A basic form should be in a one column layout with labels on top. Strongly related fields are grouped together on one line. Fields are an appropriate width for the content. Research shows that this is the best default form design to optimize for speed. This should be the starting place for all form designs.

In some cases, a one column layout is not the best way to lay out the screen. Designers should use two or three column layouts when:

  • There are a lot of fields (>25) on a single screen, and real estate is at a premium.
  • Specific fields do not have strong associations.
  • Speed is not a primary need.

Using a two column layout is preferable to using a three column layout.

Use a two column layout when you have >= 6 fields to show. Do not use a two column layout to display one line of fields.

Do not mix two and three column layouts on the same screen. You can mix one column and two column, or one column and three columns.

Use a three column layout when you have >= 9 fields to show. Do not use a three column layout to display one line of fields. If a two column layout would suffice, use that.

Form layouts

Same line grouping

Some items in a form are more closely associated than others. Examples of this are:

  • First and last name
  • Date ranges
  • City/state/zip in an address
  • Currency type and amount

When you have this type of data, make the grouping more clear by having them on the same line.

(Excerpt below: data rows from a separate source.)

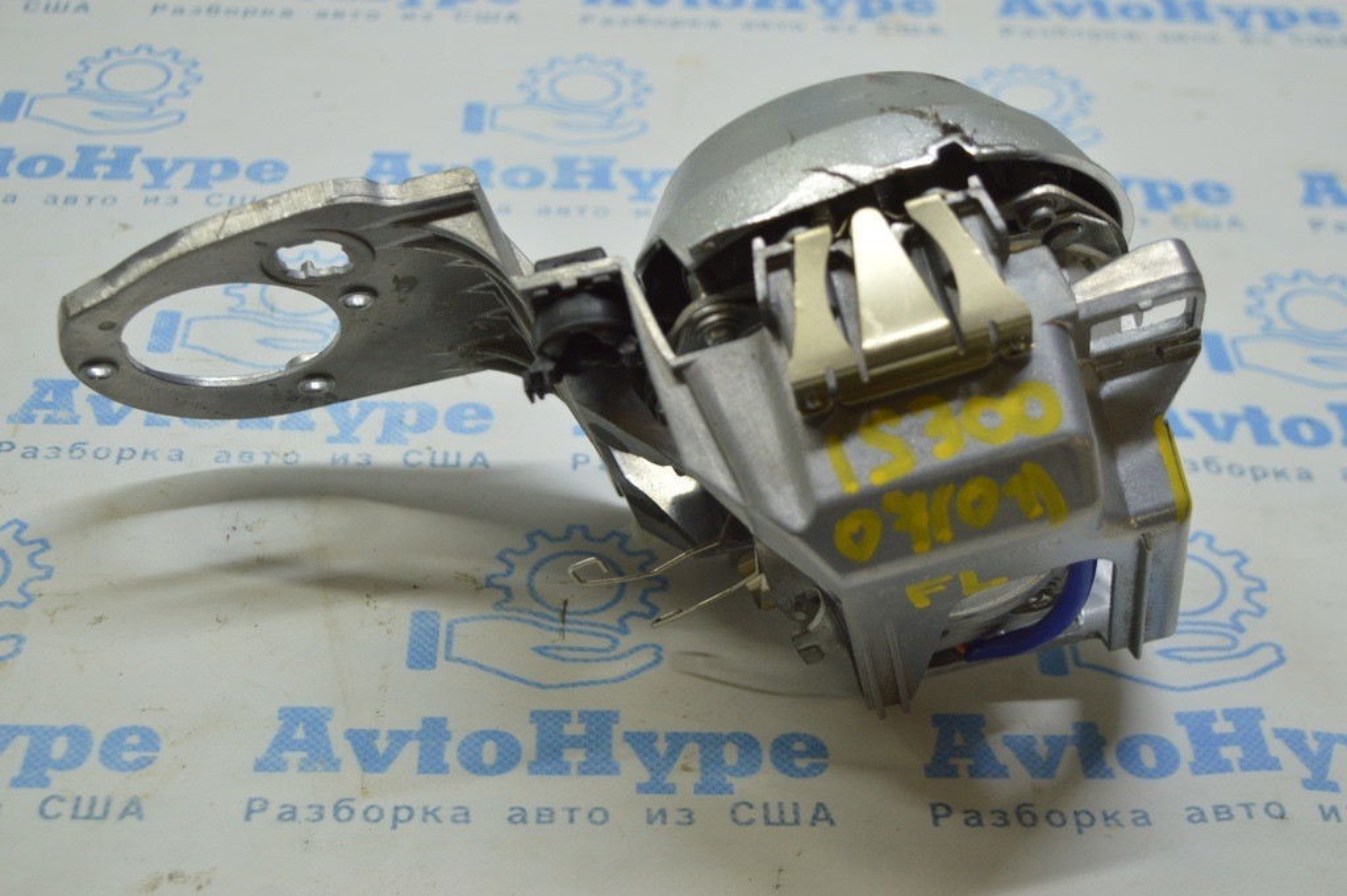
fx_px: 2131
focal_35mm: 57
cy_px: 448
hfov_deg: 35.1
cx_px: 674
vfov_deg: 23.7
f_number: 4.8
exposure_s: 1/60
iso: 400
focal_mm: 38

Avoid multi-column layouts with this kind of grouped data. As seen here, “Start date” and “End date” are now on different lines.

Headers

Use headers to separate information. Under a specific header, do not mix one column and multi-column layouts.

Required fields

Required fields should be shown before non-required fields. Having required fields at the beginning of the process makes sure that users do not miss them. Avoid mixing a required field in with many non-required fields. If a field is strongly recommended (but perhaps not strictly “required”) it should be as near to the beginning of the form as possible. This reduces the chance of a user skipping it.

Long and wide fields, and grids

When reasonable, put long and wide fields under short ones. Long and wide fields can hide other fields by pushing them below the fold. When possible, put these at the end of your form. Longer/wider fields should go below less long/wide fields.

Long and wide fields include:

  • Text areas
  • Rich text editors
  • Simple grids
  • Maps
  • Any custom control taller than 60px

Any list with more than 5-10 items in it and/or has paging should always be at the end of the form. This is to prevent keyboard traps and infinite scroll.

Tab order

The default, and recommended, tab order is Left -> Right, Top -> Bottom. Never tab back and forth from one header area to another.

This is the preferred tab order, as it lays fields out predictably, and groups tightly related fields into one line.

This layout has two distinct header areas, and the user tabs down the entirety of one before moving to the next. Use this when you have shorter header areas of similar length, and space is at a premium. Also notice the dividing line between the two areas, which makes it more clear to a user that they are two different areas. Provide visual separation like this when possible.

This layout is a two-column layout with correct tab order. Use this when space is at a premium and there are many fields under a particular header. Refer to the guidelines about choosing one or multi column layouts for more guidance.

Form and form element widths

The maximum width of a standard form should be 720px. There are some cases where the form must be wider (accounting for tabular data) but generally 720px maximum will suffice.

With 14px padding on all sides of the form, these are the recommended field widths:

  • Small: 110px
  • Normal: 220px
  • Wide: 692px

Use a field width that is appropriate for the content meant to go in it.

  • Small fields are generally 8 or less characters. Zip codes, abbreviations, etc.
  • Long fields are expected to have >16 characters. Street address, comment areas, etc.
  • Standard field width should be used most of the time.